Museum of art in Bergen, Norway

Permanenten (Permanenten Vestlandske kunstindustrimuseum), formerly the West Norway Museum of Decorative Art, also referred to as KODE 1, is a museum in Bergen, Norway. The museum is part of the KODE Art Museums and Composer Homes and was originally established in 1887 at the initiative of Johan Bøgh. In 1896 the museum moved into a permanent exhibition building, a Renaissance Revival structure designed by Henry Bucher (1864–1944). The building caught fire during the 1916 Bergen Fire but was saved.

The collections include older local works in silver, furniture, glass, porcelain, and textiles. Upon its opening, the museum received substantial donations from the merchant Christian Sundt.

During the first years, the Bergen Art Gallery occupied the top floor. The collection was then moved from there to the former power plant building (Lysverksbygget) after it became available. The Fisheries Museum also occupied the ground floor.

After merging with Bergen Art Museum, the museum has been a venue for more temporary exhibitions. Its emphasis remains on crafts from the past 500 years, and also its Chinese Collection, a unique assembly of Chinese art. This is mostly a bequest from Johan Wilhelm Normann Munthe (1864–1935), who lived in China from age 22 until his death in 1935.

The museum was also responsible for the Alvøen site and Damsgård Manor, but this has now been taken over by the new Bergen City Museum.

== Thefts ==

=== 2010 thefts ===
In 2010, intruders broke into the museum via a glass ceiling, rappelled down, and took 56 objects from the China Collection, which included vases and imperial seals. Police said that the alarms never sounded.

=== 2013 thefts ===
In January 2013, 22 additional objects were taken from the China Collection, including vases, statues, and imperial seals. Reportedly, thieves broke in around 5am on a Saturday. Surveillance cameras picked up photos of two young men wearing high-beam headlights and using crowbars to smash glass cases. The break in and thefts took mere minutes. Police told Norwegian Broadcasting (NRK) that they were also investigating two car fires in Bergen reported around the same time. The fires were considered unusual for the area, and some speculated that they were set to divert police attention away from the museum break-in. Erlend Høyersten, then director of Bergen's group of art museums (Kunstmuseene i Bergen) told newspaper Aftenposten: “The thieves operated quickly, effectively and professionally. It’s entirely clear that they knew what they were after.” Reportedly Høyersten thought that the thieves had a “shopping list” of sorts when they hit the group’s Permanenten Vestlandske Kunstindustrimuseum, and likely were hired by carry out the theft by clients keen on obtaining Chinese artifacts.

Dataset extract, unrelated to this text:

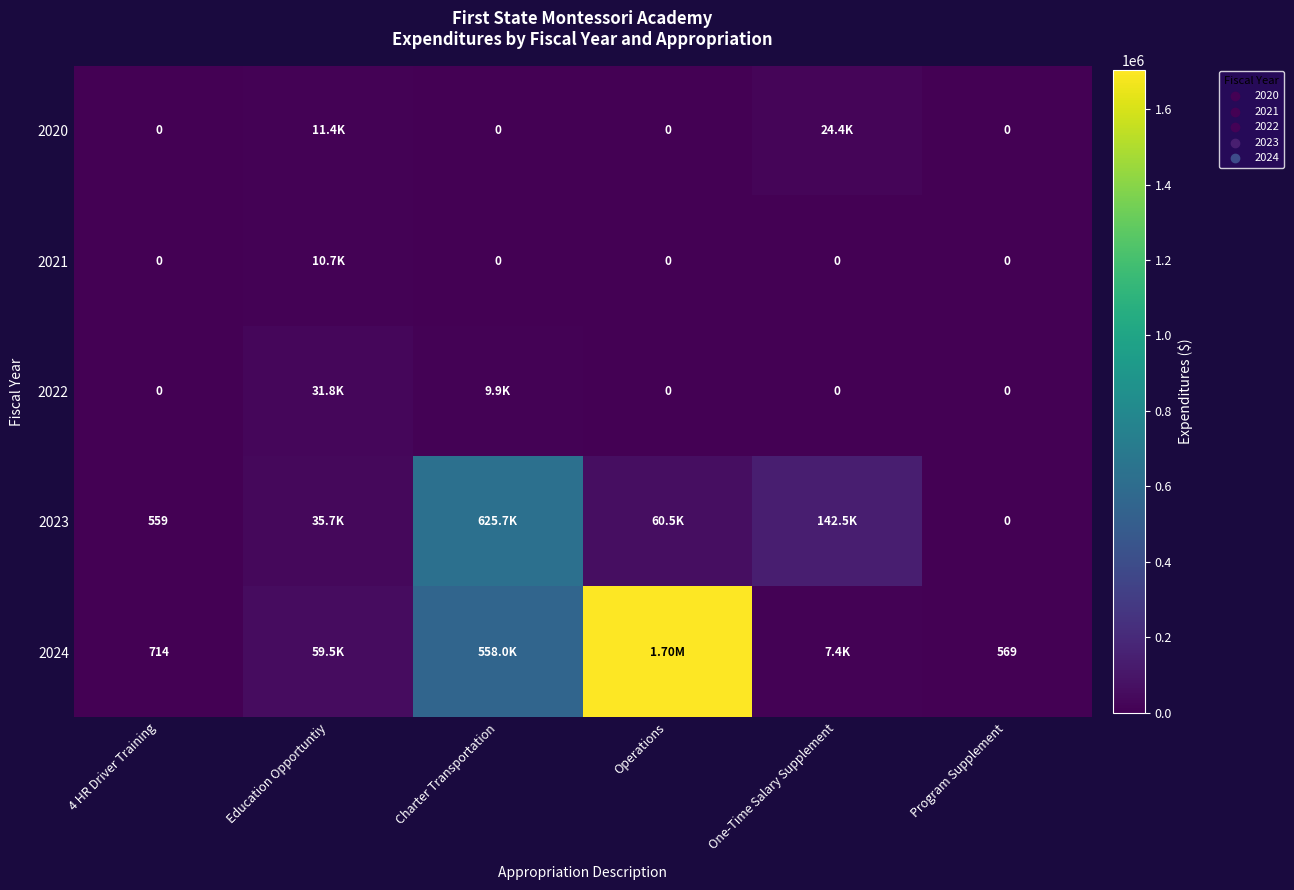

List the series in order of their peak value, lowest first.

2021, 2020, 2022, 2023, 2024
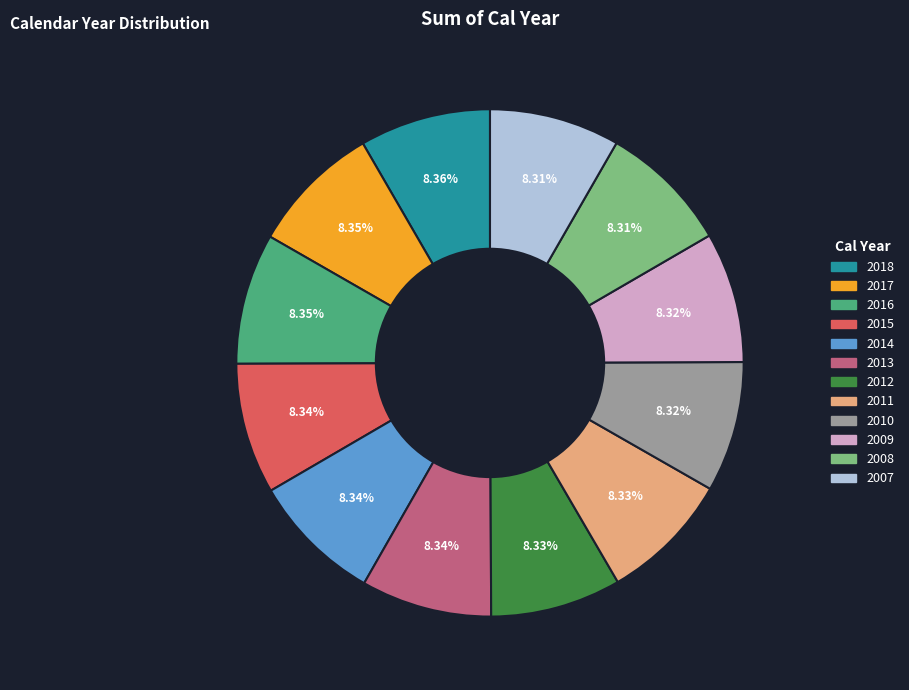

What is the ratio of the value at 2011 to the value at 2009?

1.0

After the January 2013 break in, KODE hired Roald Eliassen as director of security. He has been quoted as saying about the crime: "We had objects that somebody wanted, and he hired someone to take them.” Eliassen has also said: "The government in China doesn't think they're stolen objects. They think they belong to them. They won't take it seriously, won't follow the trail. That's the biggest problem.”

Police arrested six men in connection with the break-in, but reportedly determined that they were foot soldiers who either could not or would not share information about who hired them.

=== Location of stolen artifact ===
In the wake of the publicity around the 2013 heist, authorities received a tip about an object taken in the 2010 break-in. They were told that it was on display in a Shanghai airport. However, Bergen police lacked the jurisdiction or power to follow up, and Norwegian officials did not take action. Kenneth Didriksen, the head of Norway's art-crime unit indicated that Norwegian officials were wary of upsetting a delicate relationship with China. Didriksen is quoted as saying to GQ's Alex W. Palmer, "If we say an item is in China, they say, ‘Prove it,'" and "We don't want to insult anyone."

== Return of Chinese artifacts ==
In 2013, Chinese billionaire Huang Nubo visited the museum to view a collection of marble columns taken from the Old Summer Palace of Beijing. Reportedly, he began to weep and told the museum director that the columns had no business being displayed in Norway. Huang later donated $1.6 million to KODE, which he says was to help the museum upgrade security. A spokesman for KODE said that the agreement did not concern security. Soon thereafter, the museum shipped seven of the marble columns back to China to be displayed at Peking University, Huang's alma mater, on permanent loan. Huang has claimed this return was unrelated to his donation.